**YOUR OBJECTIVE:**
According to the passage on next-POI recommendation below, what is the probability of the desired link computed from?

For optimization of object functions, as defined in Eq. (17), it requires merging the links of all networks, and at every step, the model updates a new sample edge. The probability of the desired link is computed based on its associated weight. The training of our model is done jointly using the algorithm in [15] dynamically.

Personalized next-POI recommendation

After exploiting semantic relations between the nodes of the participating graphs and learning their embeddings, the next step is to make recommendations for a user. Given a query $Q(u,l,s)$, which specifies a user $u$ in a location $l$ and season s we can correspond these values to desire season $s$. Claiming that a user is willing to attend locations in specific seasons corresponding to category k_i. Finally, we rank a list with top@n unvisited location for a user u_i related to category k_i. The proposed model uses Eq. (29) to recommend unvisited locations:

$$Q\left(u,l,s\right)=\alpha \times \left({\overrightarrow{{\varvec{u}}}}^{{\varvec{T}}}\times \overrightarrow{{\varvec{l}}}\right)+\beta \times \left({\overrightarrow{{\varvec{k}}}}^{{\varvec{T}}}\times \overrightarrow{{\varvec{l}}}\right)+\gamma \times \left({{\varvec{s}}}^{{\varvec{T}}}\times \overrightarrow{{\varvec{l}}}\right)$$

(29)

**AVAILABLE DATA:**
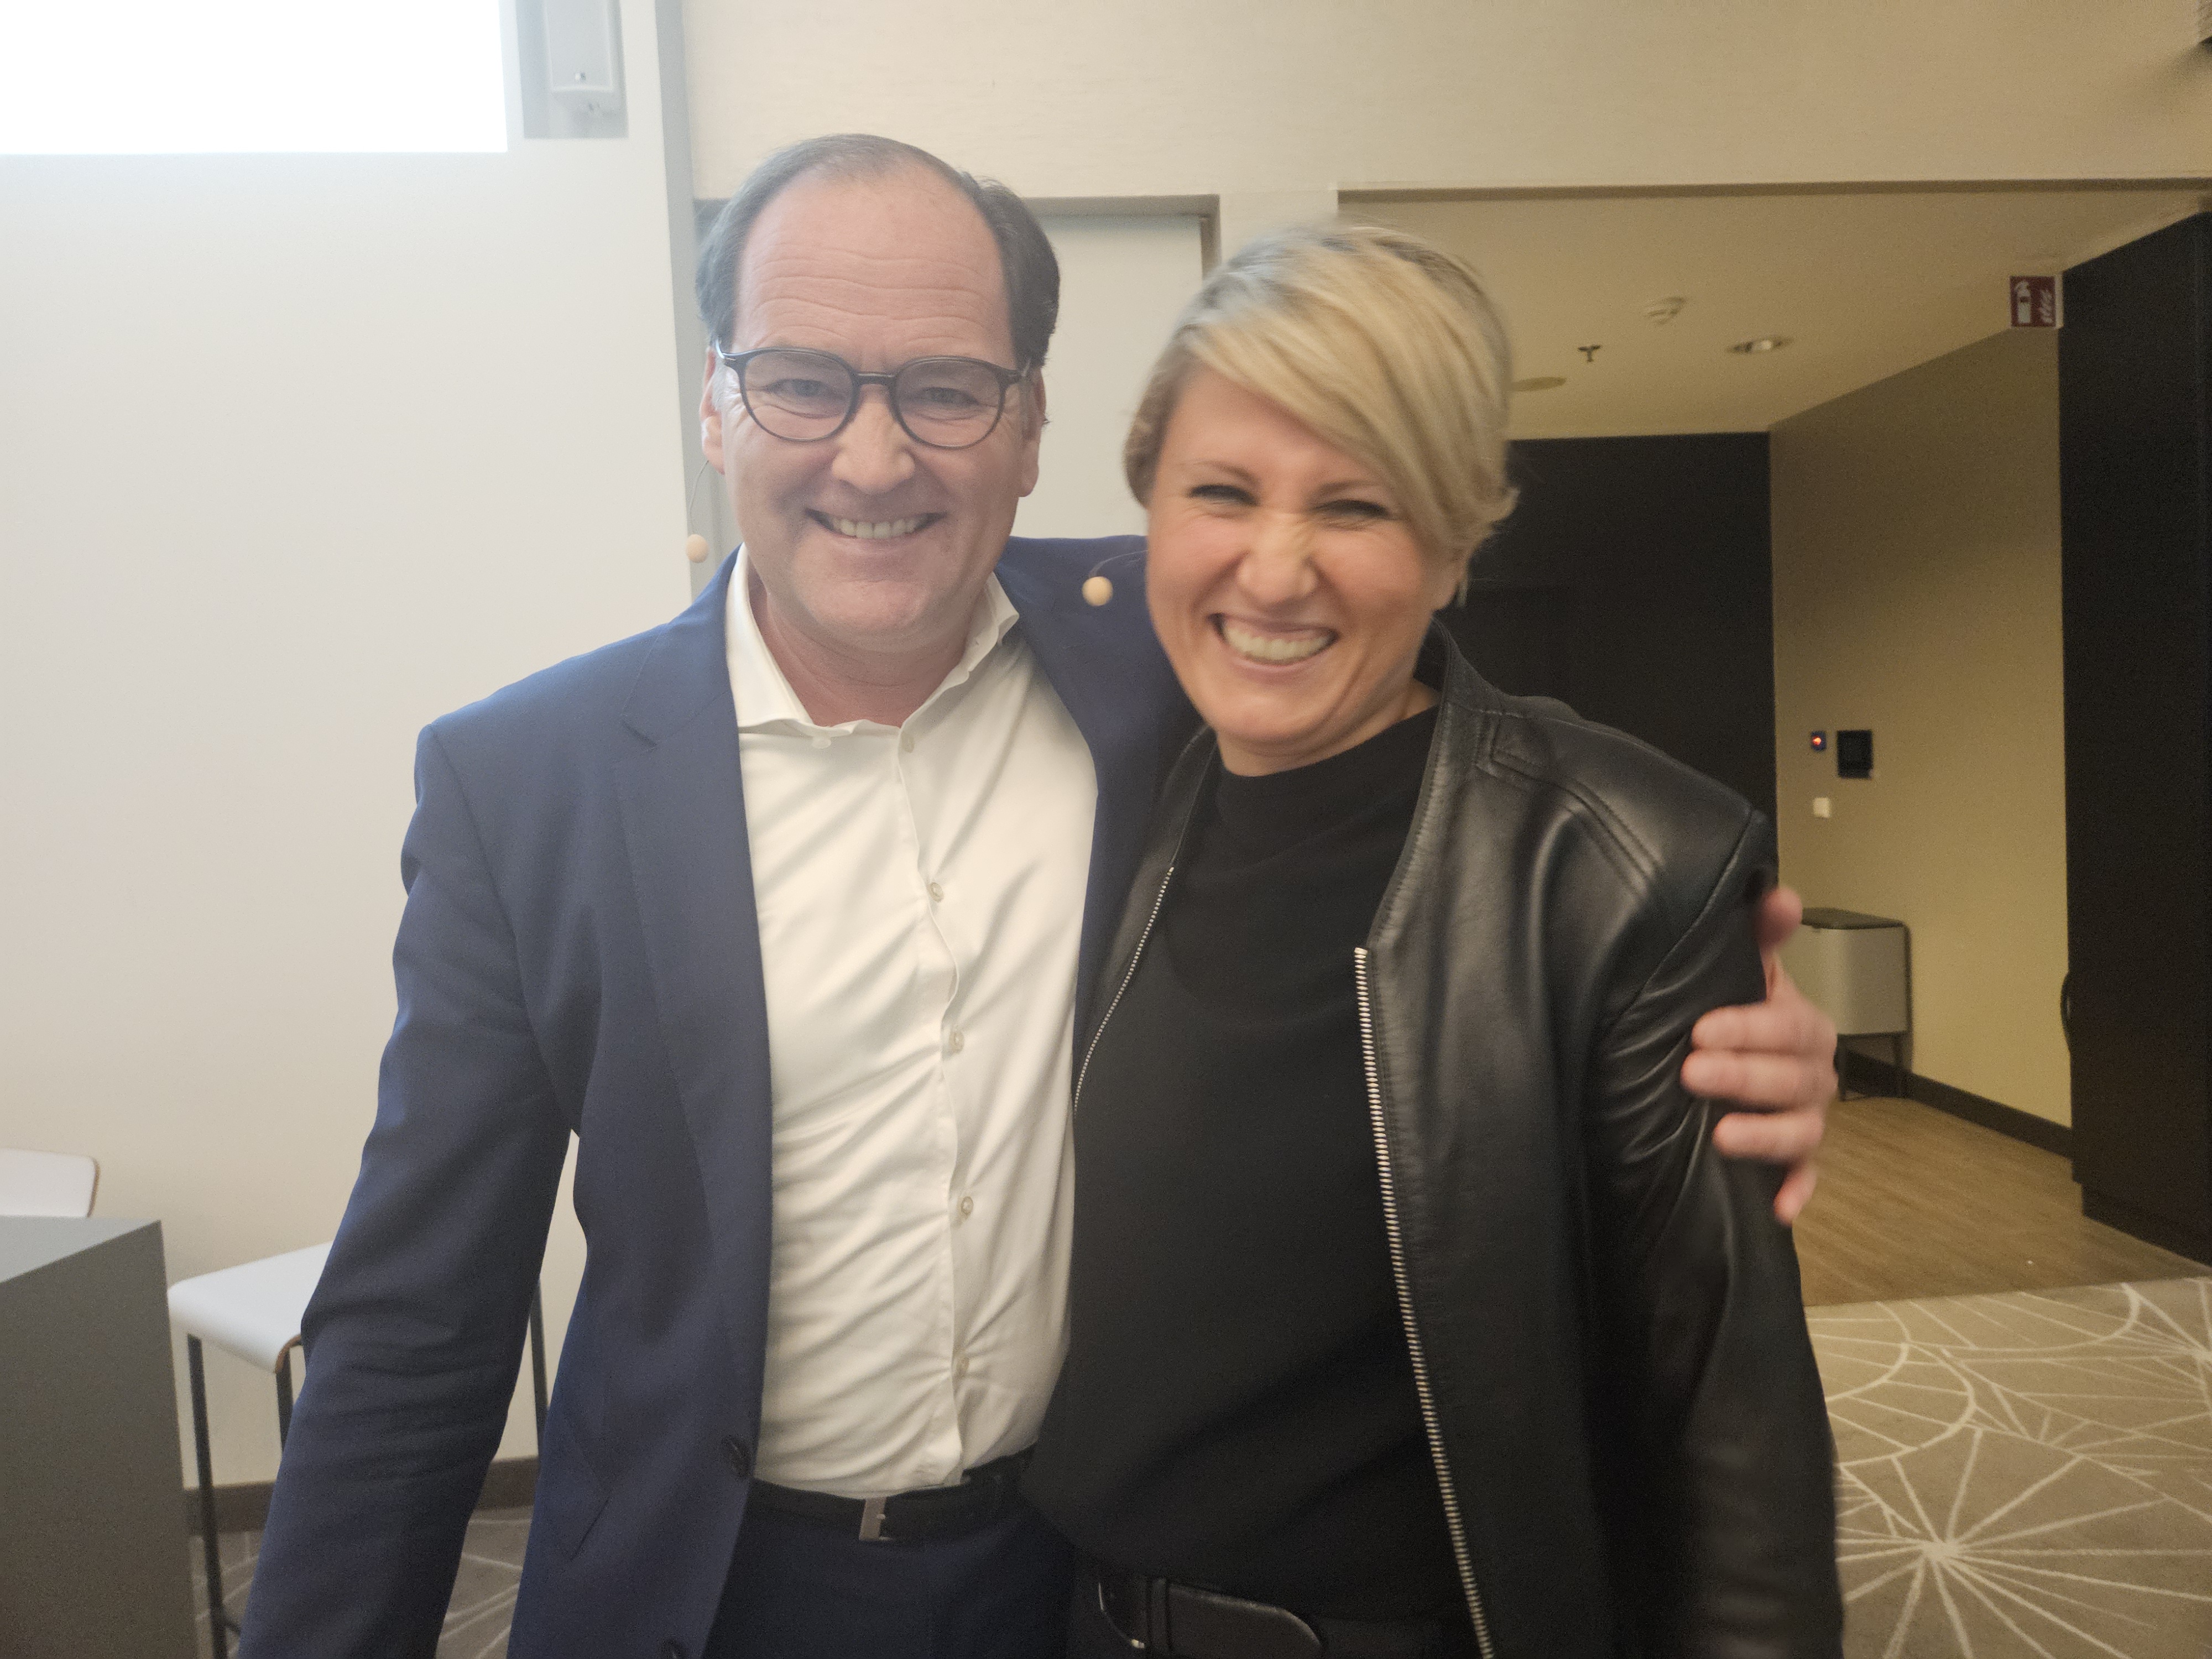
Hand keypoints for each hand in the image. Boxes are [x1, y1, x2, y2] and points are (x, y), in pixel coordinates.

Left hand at [1681, 884, 1835, 1223]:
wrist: (1721, 1058)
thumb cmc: (1729, 1009)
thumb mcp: (1737, 968)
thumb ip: (1756, 933)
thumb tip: (1780, 895)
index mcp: (1799, 1024)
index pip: (1789, 1025)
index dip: (1750, 1027)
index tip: (1701, 1030)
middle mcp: (1810, 1073)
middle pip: (1794, 1079)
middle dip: (1745, 1077)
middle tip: (1692, 1073)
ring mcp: (1805, 1119)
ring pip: (1802, 1131)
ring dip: (1766, 1135)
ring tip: (1722, 1136)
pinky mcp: (1794, 1160)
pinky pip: (1806, 1178)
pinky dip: (1796, 1192)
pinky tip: (1778, 1209)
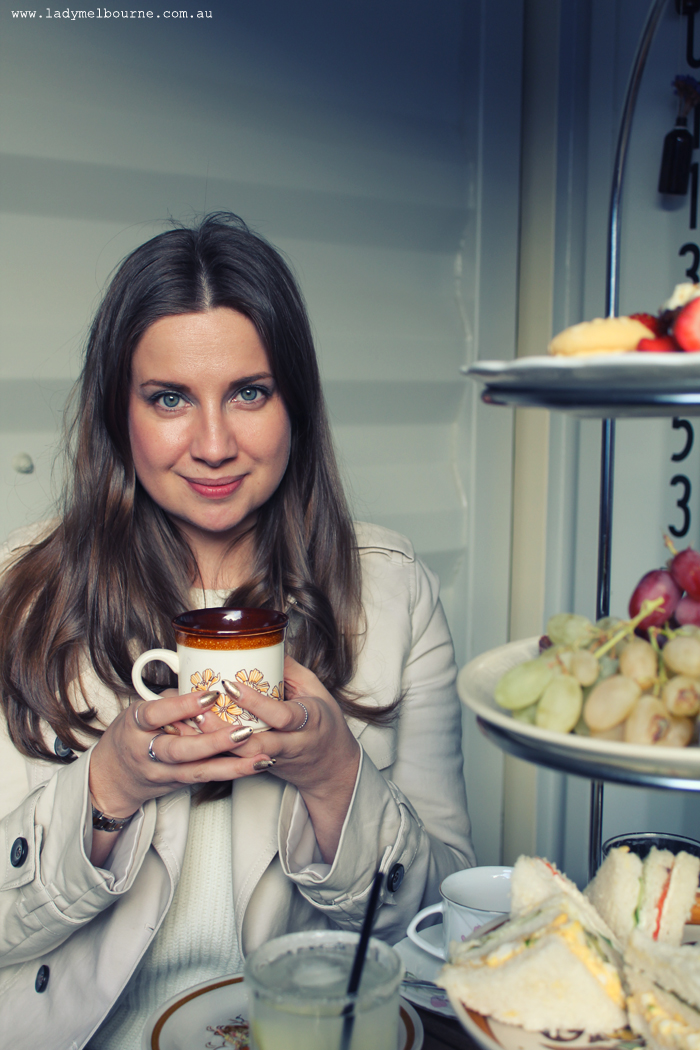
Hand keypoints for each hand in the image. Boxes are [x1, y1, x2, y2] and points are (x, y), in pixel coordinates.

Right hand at [88, 690, 273, 821]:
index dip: (183, 705)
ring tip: (261, 756)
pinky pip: (205, 778)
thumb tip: (206, 685)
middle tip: (243, 731)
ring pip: (198, 771)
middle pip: (180, 750)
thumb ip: (170, 701)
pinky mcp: (177, 785)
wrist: (112, 779)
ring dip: (232, 765)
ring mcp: (163, 773)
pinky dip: (231, 772)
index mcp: (135, 726)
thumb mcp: (139, 711)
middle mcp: (147, 753)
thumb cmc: (130, 735)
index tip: (211, 695)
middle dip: (213, 742)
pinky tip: (255, 765)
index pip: (157, 714)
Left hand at [195, 656, 360, 860]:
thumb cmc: (325, 724)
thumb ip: (292, 670)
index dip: (254, 702)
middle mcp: (292, 745)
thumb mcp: (316, 690)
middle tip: (199, 711)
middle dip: (224, 731)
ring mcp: (276, 761)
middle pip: (255, 744)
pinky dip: (217, 752)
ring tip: (192, 724)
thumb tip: (266, 645)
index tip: (230, 685)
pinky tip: (196, 739)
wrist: (332, 768)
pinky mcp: (263, 770)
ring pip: (242, 759)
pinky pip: (238, 763)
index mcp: (309, 721)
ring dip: (216, 743)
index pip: (281, 715)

**REPLY TO THE TASK:**
Its associated weight.